Exercise text:
Phage therapy: Synergy between bacteriophages and the immune system is essential
Institut Pasteur News Jul 28, 2017
Two teams from the Institut Pasteur, in partnership with researchers from Inserm and the Georgia Institute of Technology in the U.S., have demonstrated that in order to ensure the efficacy of phage therapy applied in vivo during bacterial infection, bacteriophages rely on the host's immune response. This synergy is largely based on the crucial action of neutrophil immune cells. The discovery provides insights into the therapeutic action of phages in the treatment of certain bacterial infections.
The findings were published in the journal Cell Host & Microbe on July 12, 2017.
Until now, there has been insufficient scientific data to understand how phage therapy works in vivo. While most in vitro studies have proven that phages specifically target and kill bacteria, none of these studies took account of the importance of the host's response to this activity.

Entries supplied:
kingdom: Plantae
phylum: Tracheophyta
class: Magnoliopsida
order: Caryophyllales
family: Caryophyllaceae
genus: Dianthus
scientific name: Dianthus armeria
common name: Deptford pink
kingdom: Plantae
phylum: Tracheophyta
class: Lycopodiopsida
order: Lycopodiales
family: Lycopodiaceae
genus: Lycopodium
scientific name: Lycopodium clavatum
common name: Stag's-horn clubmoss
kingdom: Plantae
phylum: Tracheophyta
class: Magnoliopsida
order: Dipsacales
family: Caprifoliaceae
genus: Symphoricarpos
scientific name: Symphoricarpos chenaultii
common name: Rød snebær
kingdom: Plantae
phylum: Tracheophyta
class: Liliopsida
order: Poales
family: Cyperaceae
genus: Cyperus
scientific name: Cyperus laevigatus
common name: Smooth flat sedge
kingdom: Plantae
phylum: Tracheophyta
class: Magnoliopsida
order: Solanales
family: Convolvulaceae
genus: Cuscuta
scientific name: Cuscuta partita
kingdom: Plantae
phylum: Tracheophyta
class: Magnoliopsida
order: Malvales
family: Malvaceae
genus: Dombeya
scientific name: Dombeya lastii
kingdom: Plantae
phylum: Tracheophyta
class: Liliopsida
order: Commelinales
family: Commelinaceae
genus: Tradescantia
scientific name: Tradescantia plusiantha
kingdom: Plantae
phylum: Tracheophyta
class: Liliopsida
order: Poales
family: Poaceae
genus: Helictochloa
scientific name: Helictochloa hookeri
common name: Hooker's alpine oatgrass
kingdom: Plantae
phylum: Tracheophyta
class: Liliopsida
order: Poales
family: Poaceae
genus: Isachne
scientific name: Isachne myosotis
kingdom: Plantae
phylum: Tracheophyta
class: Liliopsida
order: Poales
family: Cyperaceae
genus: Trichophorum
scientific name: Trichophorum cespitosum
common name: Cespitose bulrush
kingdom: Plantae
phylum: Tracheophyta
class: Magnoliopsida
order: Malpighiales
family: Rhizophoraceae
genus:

Complete the following:
a - Do these statements agree with the phage therapy news item? Answer yes or no for each, and quote the words of the text that decide it.
(i) The findings were published in Cell Host & Microbe.
(ii) Earlier in vitro studies took the host's response into account.
(iii) The synergy rests largely on neutrophil immune cells.
b - Translate this sentence from the phage therapy news item into Spanish: "The discovery provides insights into the therapeutic action of phages in the treatment of certain bacterial infections."
c - Summarize the phage therapy news item in two sentences.

Solutions to the exercise:
a -
(i) Yes: "The findings were published in the journal Cell Host & Microbe on July 12, 2017."
(ii) No: "none of these studies took account of the importance of the host's response to this activity."
(iii) Yes: "This synergy is largely based on the crucial action of neutrophil immune cells."

b - El descubrimiento aporta información sobre la acción terapéutica de los fagos en el tratamiento de ciertas infecciones bacterianas.

c - Researchers from the Institut Pasteur, Inserm and the Georgia Institute of Technology showed that phage therapy against bacterial infection in vivo relies on the host's immune response, largely through the action of neutrophils. Earlier in vitro studies had shown that phages target and kill bacteria, but none of them took the host's response into account.